Politiknesia.com

Sebulan Agresi Israel ke Lebanon Menewaskan 2.350 Orang, Melukai 11.803

Dewan Menteri Urusan Bencana dan Manajemen Risiko Lebanon mencatat, per Rabu, 23 Oktober 2024, agresi Israel ke Lebanon sudah menewaskan 2.350 orang dengan 11.803 orang lainnya terluka.

Israel kembali melancarkan rentetan serangan udara ke markas Hizbullah di Beirut Selatan, Lebanon, pada Rabu (23/10/2024) malam waktu setempat. Enam bangunan rumah penduduk rata dengan tanah imbas setidaknya 17 serangan udara itu.
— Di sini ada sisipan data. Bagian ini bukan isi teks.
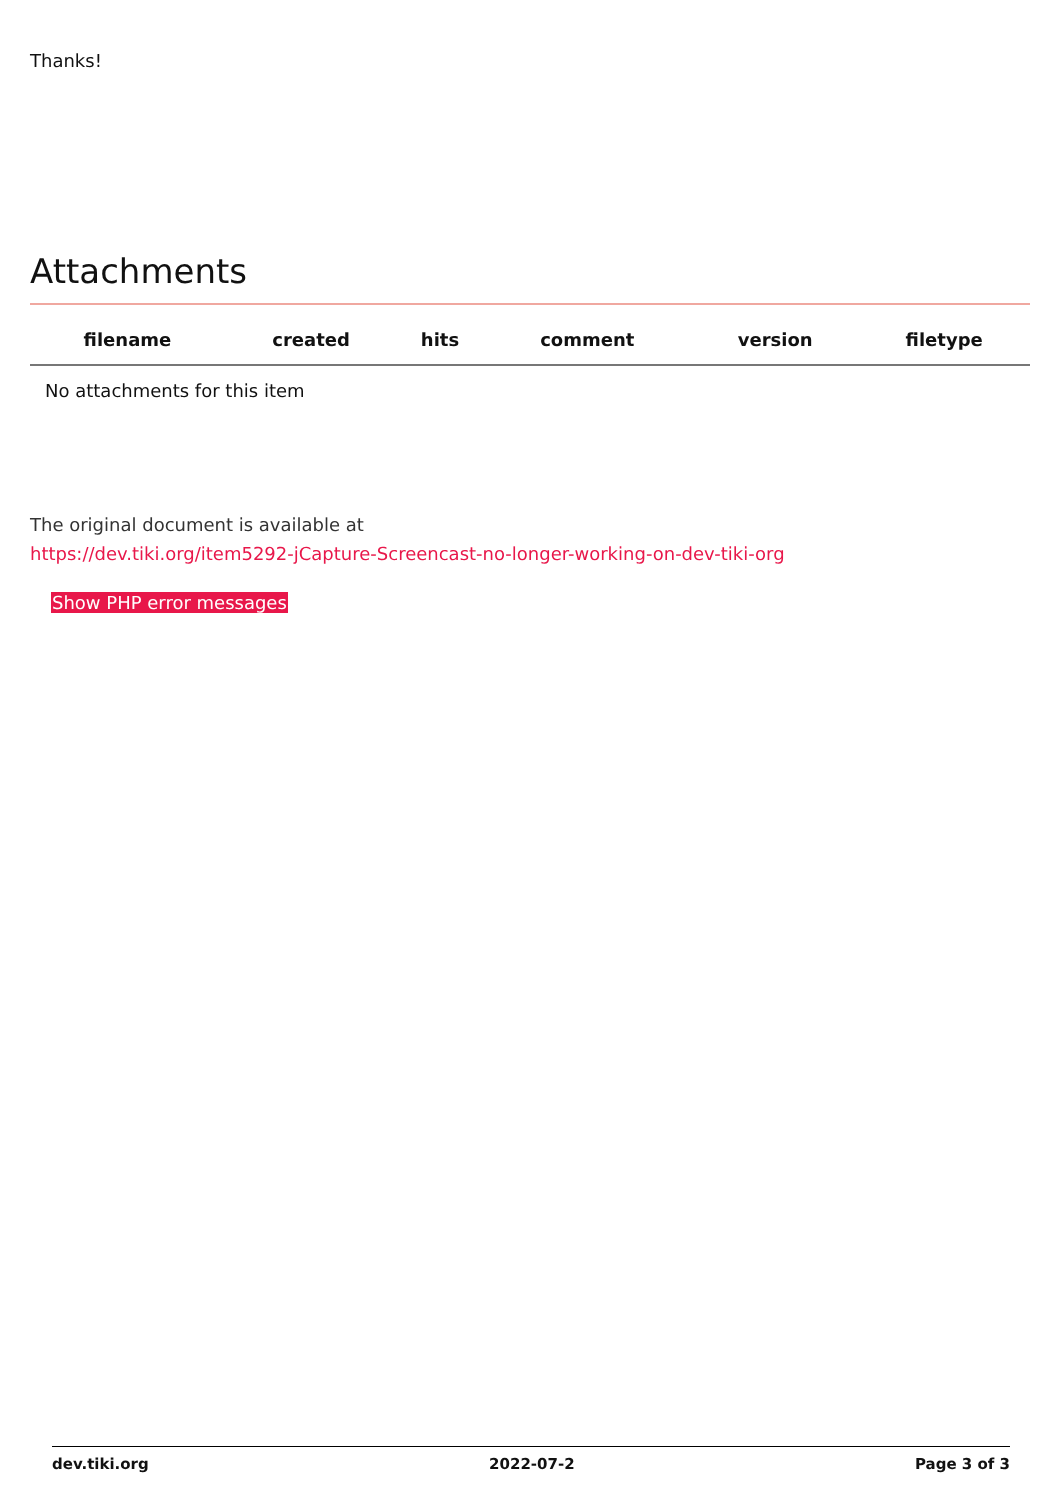Thanks!
Attachments
| filename | created | hits | comment | version | filetype | |
| --- | --- | --- | --- | --- | --- | --- |
| No attachments for this item | | | | | | |
The original document is available at
https://dev.tiki.org/item5292-jCapture-Screencast-no-longer-working-on-dev-tiki-org
Show PHP error messages
dev.tiki.org 2022-07-2 Page 3 of 3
Serangan tersebut menandai salah satu malam paling brutal di pinggiran selatan ibu kota Beirut sejak agresi darat Israel ke Lebanon pecah pada 23 September lalu.

Kantor Berita Nasional Lebanon NNA juga melaporkan Israel melancarkan setidaknya 17 serangan udara ke pinggiran selatan Beirut selama Rabu malam. NNA menyebut serangan tersebut ‘yang paling dahsyat di wilayah itu sejak awal perang’.
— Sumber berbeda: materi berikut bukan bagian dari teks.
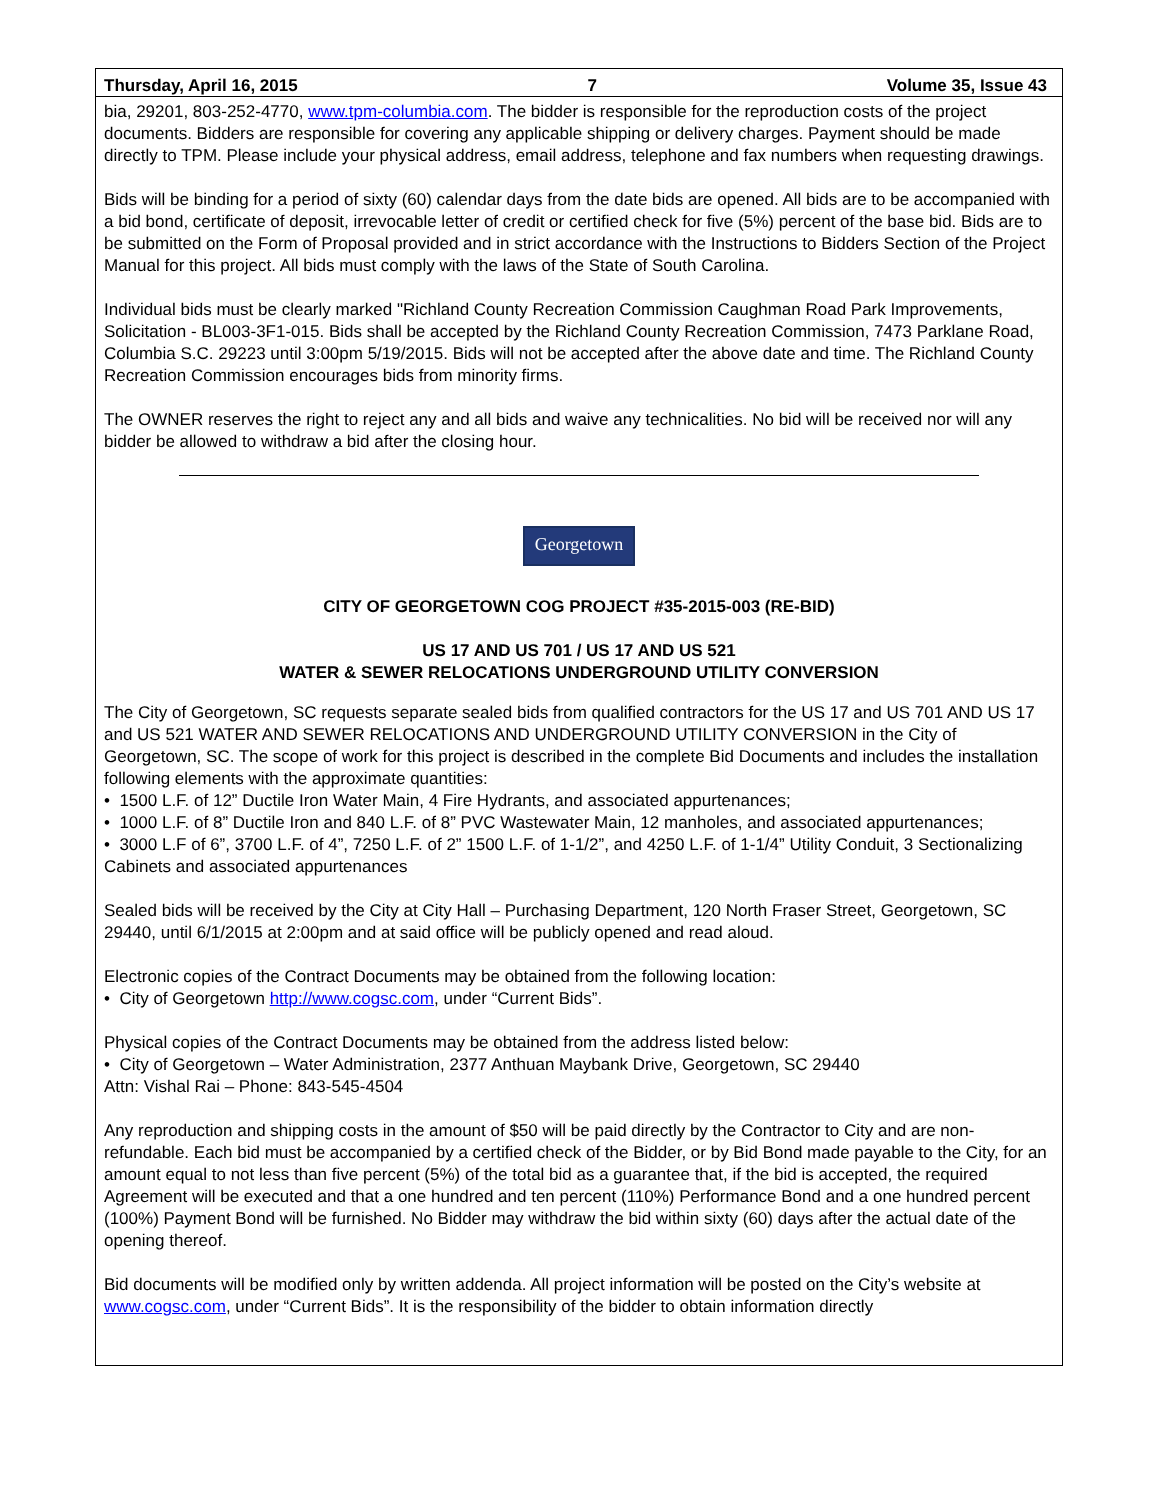Thursday, April 16, 2015 7 Volume 35, Issue 43
bia, 29201, 803-252-4770, www.tpm-columbia.com. The bidder is responsible for the reproduction costs of the project documents. Bidders are responsible for covering any applicable shipping or delivery charges. Payment should be made directly to TPM. Please include your physical address, email address, telephone and fax numbers when requesting drawings.
Bids will be binding for a period of sixty (60) calendar days from the date bids are opened. All bids are to be accompanied with a bid bond, certificate of deposit, irrevocable letter of credit or certified check for five (5%) percent of the base bid. Bids are to be submitted on the Form of Proposal provided and in strict accordance with the Instructions to Bidders Section of the Project Manual for this project. All bids must comply with the laws of the State of South Carolina.
Individual bids must be clearly marked "Richland County Recreation Commission Caughman Road Park Improvements, Solicitation - BL003-3F1-015. Bids shall be accepted by the Richland County Recreation Commission, 7473 Parklane Road, Columbia S.C. 29223 until 3:00pm 5/19/2015. Bids will not be accepted after the above date and time. The Richland County Recreation Commission encourages bids from minority firms.
The OWNER reserves the right to reject any and all bids and waive any technicalities. No bid will be received nor will any bidder be allowed to withdraw a bid after the closing hour.
Georgetown
CITY OF GEORGETOWN COG PROJECT #35-2015-003 (RE-BID)
US 17 AND US 701 / US 17 AND US 521
WATER & SEWER RELOCATIONS UNDERGROUND UTILITY CONVERSION
The City of Georgetown, SC requests separate sealed bids from qualified contractors for the US 17 and US 701 AND US 17 and US 521 WATER AND SEWER RELOCATIONS AND UNDERGROUND UTILITY CONVERSION in the City of Georgetown, SC. The scope of work for this project is described in the complete Bid Documents and includes the installation following elements with the approximate quantities:
• 1500 L.F. of 12” Ductile Iron Water Main, 4 Fire Hydrants, and associated appurtenances;
• 1000 L.F. of 8” Ductile Iron and 840 L.F. of 8” PVC Wastewater Main, 12 manholes, and associated appurtenances;
• 3000 L.F of 6”, 3700 L.F. of 4”, 7250 L.F. of 2” 1500 L.F. of 1-1/2”, and 4250 L.F. of 1-1/4” Utility Conduit, 3 Sectionalizing Cabinets and associated appurtenances
Sealed bids will be received by the City at City Hall – Purchasing Department, 120 North Fraser Street, Georgetown, SC 29440, until 6/1/2015 at 2:00pm and at said office will be publicly opened and read aloud.
Electronic copies of the Contract Documents may be obtained from the following location:
• City of Georgetown http://www.cogsc.com, under “Current Bids”.
Physical copies of the Contract Documents may be obtained from the address listed below:
• City of Georgetown – Water Administration, 2377 Anthuan Maybank Drive, Georgetown, SC 29440
Attn: Vishal Rai – Phone: 843-545-4504
Any reproduction and shipping costs in the amount of $50 will be paid directly by the Contractor to City and are non-refundable. Each bid must be accompanied by a certified check of the Bidder, or by Bid Bond made payable to the City, for an amount equal to not less than five percent (5%) of the total bid as a guarantee that, if the bid is accepted, the required Agreement will be executed and that a one hundred and ten percent (110%) Performance Bond and a one hundred percent (100%) Payment Bond will be furnished. No Bidder may withdraw the bid within sixty (60) days after the actual date of the opening thereof.
Bid documents will be modified only by written addenda. All project information will be posted on the City’s website at www.cogsc.com, under “Current Bids”. It is the responsibility of the bidder to obtain information directly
“Enam bangunan hancur di sekitar kawasan Laylaki, termasuk kompleks perumahan yang dihantam empat serangan Israel yang menyebabkan kebakaran besar,” laporan NNA.

Tak ada peringatan untuk serangan yang menghantam wilayah Jnah di Beirut Selatan.
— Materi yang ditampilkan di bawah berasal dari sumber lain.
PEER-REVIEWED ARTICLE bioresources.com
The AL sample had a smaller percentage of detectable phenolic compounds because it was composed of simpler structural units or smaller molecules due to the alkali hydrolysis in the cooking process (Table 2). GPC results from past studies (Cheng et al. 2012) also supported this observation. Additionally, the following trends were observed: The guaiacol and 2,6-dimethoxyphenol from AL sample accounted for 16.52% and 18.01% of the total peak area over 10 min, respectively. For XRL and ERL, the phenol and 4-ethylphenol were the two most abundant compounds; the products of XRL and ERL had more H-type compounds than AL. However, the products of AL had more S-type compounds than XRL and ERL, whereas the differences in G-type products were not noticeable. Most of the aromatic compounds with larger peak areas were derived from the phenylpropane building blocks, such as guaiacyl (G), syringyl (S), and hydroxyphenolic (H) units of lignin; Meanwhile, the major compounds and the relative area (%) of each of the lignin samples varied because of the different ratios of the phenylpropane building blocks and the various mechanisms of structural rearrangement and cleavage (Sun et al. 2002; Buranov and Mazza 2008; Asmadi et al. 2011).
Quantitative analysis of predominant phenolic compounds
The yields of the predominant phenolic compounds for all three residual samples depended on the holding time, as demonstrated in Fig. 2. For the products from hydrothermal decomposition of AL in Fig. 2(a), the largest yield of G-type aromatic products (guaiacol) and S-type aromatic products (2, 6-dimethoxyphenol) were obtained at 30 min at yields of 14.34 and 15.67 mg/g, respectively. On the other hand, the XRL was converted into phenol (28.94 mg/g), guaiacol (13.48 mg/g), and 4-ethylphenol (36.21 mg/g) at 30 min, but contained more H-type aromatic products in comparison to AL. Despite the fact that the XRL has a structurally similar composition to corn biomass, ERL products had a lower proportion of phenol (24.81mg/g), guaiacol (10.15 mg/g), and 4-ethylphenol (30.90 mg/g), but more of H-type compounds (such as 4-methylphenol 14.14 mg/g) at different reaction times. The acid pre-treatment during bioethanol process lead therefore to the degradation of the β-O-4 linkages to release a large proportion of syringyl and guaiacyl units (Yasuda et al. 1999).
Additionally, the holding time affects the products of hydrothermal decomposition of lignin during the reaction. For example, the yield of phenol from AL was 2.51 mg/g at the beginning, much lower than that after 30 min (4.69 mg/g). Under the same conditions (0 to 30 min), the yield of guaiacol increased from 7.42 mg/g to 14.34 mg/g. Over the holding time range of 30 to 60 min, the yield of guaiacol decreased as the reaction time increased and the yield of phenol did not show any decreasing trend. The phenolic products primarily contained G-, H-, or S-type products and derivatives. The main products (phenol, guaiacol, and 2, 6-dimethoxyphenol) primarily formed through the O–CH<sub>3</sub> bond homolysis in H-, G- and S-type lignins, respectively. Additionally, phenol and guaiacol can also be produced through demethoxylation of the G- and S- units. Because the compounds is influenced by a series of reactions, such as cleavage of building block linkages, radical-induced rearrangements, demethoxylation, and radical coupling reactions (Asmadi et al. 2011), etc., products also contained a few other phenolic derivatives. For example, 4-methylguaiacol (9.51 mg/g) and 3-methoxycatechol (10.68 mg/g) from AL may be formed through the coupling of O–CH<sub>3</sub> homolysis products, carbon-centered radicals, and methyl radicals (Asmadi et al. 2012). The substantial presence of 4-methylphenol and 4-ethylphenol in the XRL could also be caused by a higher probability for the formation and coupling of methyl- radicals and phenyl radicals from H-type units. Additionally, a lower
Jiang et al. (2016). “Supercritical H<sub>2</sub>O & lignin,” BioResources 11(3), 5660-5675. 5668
Sementara itu, rekaman setasiun televisi AFPTV menunjukkan ledakan dahsyat dan rentetan ledakan kecil terdengar terus bergemuruh di Lebanon selatan, wilayah yang dikuasai Hizbullah.

“Seluruh kota bergetar,” kata Rana, seorang warga yang melarikan diri ke tepi pantai setelah militer Israel mengeluarkan peringatan evakuasi.

Bilal Kashmar dari unit manajemen bencana Tyre mengatakan tujuh bangunan hancur dan lebih dari 400 apartemen rusak.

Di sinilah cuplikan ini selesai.